Supporting Individuals Struggling with Mental Health During the Holidays

When I look around, I see lights everywhere. I see couples holding hands. The air even smells festive. But the fact of the matter is, people everywhere are struggling in different ways. What they have in common is that they mostly sit back and observe, not wanting to disrupt the festivities.

I’m here to let those of you sitting back quietly know that it’s not a disruption. In fact, I think it’s a risk. While others might be uncomfortable with whatever it is we’re dealing with, that doesn’t mean we have to keep quiet. I think we owe it to ourselves to speak up.

I’m pretty passionate about this. In my last blog, Stigma’s Surrounding Mental Health & Bullying, I talked about breaking the silence. In a recent radio interview, I also mentioned the importance of having conversations regarding suicide and grieving.

If we don’t, it builds inside of us until we burst and no one wants that. So, even if it’s an awkward moment, we’ll get through it.

For those of you who aren’t struggling, consider this: Those who have lost loved ones are surrounded by love. Those who struggle with depression are surrounded by joy.

An often forgotten but prevalent issue stares us in the face, as well. The holiday season brings food, and those struggling with body image or weight can’t escape it. Over eating. Under eating. Whether it’s cookies at the office or holiday dinners, the holidays are all about eating, plain and simple.

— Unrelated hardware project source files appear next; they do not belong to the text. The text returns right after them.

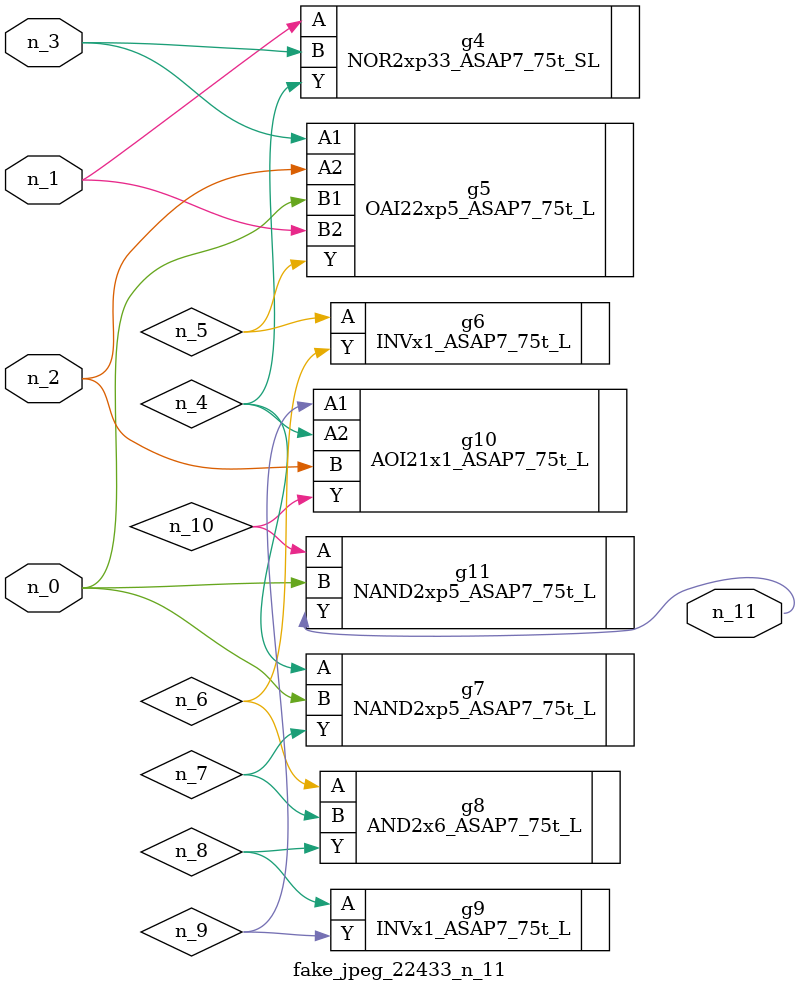
<source format=v>
module fake_jpeg_22433_n_11 (n_0, n_3, n_2, n_1, n_11);

input n_0;
input n_3;
input n_2;
input n_1;

output n_11;

wire n_10;
wire n_4;
wire n_8;
wire n_9;
wire n_6;
wire n_5;
wire n_7;

NOR2xp33_ASAP7_75t_SL g4 ( 
.A(n_1),
.B(n_3),
.Y(n_4)
);

OAI22xp5_ASAP7_75t_L g5 ( 
.A1(n_3),
.A2(n_2),
.B1(n_0),
.B2(n_1),
.Y(n_5)
);

INVx1_ASAP7_75t_L g6 ( 
.A(n_5),
.Y(n_6)
);

AND2x6_ASAP7_75t_L g8 ( 
.A(n_6),
.B(n_7),
.Y(n_8)
);

NAND2xp5_ASAP7_75t_L g7 ( 
.A(n_4),
.B(n_0),
.Y(n_7)
);

INVx1_ASAP7_75t_L g9 ( 
.A(n_8),
.Y(n_9)
);

AOI21x1_ASAP7_75t_L g10 ( 
.A1(n_9),
.A2(n_4),
.B(n_2),
.Y(n_10)
);

NAND2xp5_ASAP7_75t_L g11 ( 
.A(n_10),
.B(n_0),
.Y(n_11)
);


endmodule
</source>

And let’s not forget about drinking. Alcohol seems to be everywhere during the holidays. Whether it’s cocktail parties or giving wine as a gift, it’s everywhere. That’s certainly a trigger and temptation for those who struggle with alcohol.

It should come as no surprise, then, that suicides, relapses, and hospitalizations all increase this time of year. The Journal of the American Medical Association estimates that 40 to 60 percent of people recovering from addiction will relapse, primarily due to stress and being around the drug. Holiday gatherings, stress over finances during gift-giving season, and simply being around family can be triggering. While many industries slow down or even shut down for the holidays, the mental health field is the exact opposite.

So please be aware. You never know what people are going through, and while that’s true every day of the year, the holidays seem to magnify everything.

To speak candidly, the last two years have been so difficult for me. Until I lost Jim, I did not understand how painful it is to be surrounded by love. Of course I love seeing people happy, but it’s also a reminder of how deeply I miss him.

Here are some tips to help you be mindful and supportive of those around you.

  1. Don’t shy away from us. We’re not contagious. I know our pain makes some uncomfortable, but that one person who will give us a hug or sit with us makes a very difficult time less difficult. You remind us why we keep fighting and why we attended the event we’re at.
  2. Please have compassion. I promise you, it’s harder for us to hide our struggles than it is to just be who we are. We know it might be uncomfortable for you at first, but please recognize that this is not against you, it’s for us.
  3. Feel free to ask us questions. Everyone has different boundaries so just be respectful. Most people would love to discuss and raise awareness if you’re willing.
  4. Meet us where we’re at. Not everyone enjoys loud parties and get togethers. Consider who you’re interacting with and what their needs are. Many friends met me at the dog park or at my home, coming over in jammies with dinner.  It’s about who you’re with, not where.
  5. Decisions can be stressful or down right difficult. Asking, “do you need anything?” while so thoughtful, can be overwhelming. Offer 2-3 choices that are in your comfort zone such as, “can I stop by with dinner or pick up anything at the store on my way over?” Eliminate the thinking and stress altogether!!

For those of you struggling, remember that you’re not alone. The simple act of telling someone that you’re having a tough time doesn’t only help you, it helps someone else!! You don’t have to share private details. You can just decide not to struggle alone.

Not only is it ok to be who we are, it’s a gift!! I say give yourself the gift of being you. You’re the only you out there!!

I hope this helps you in some way.  Please pass it along to someone else it might help during this holiday season.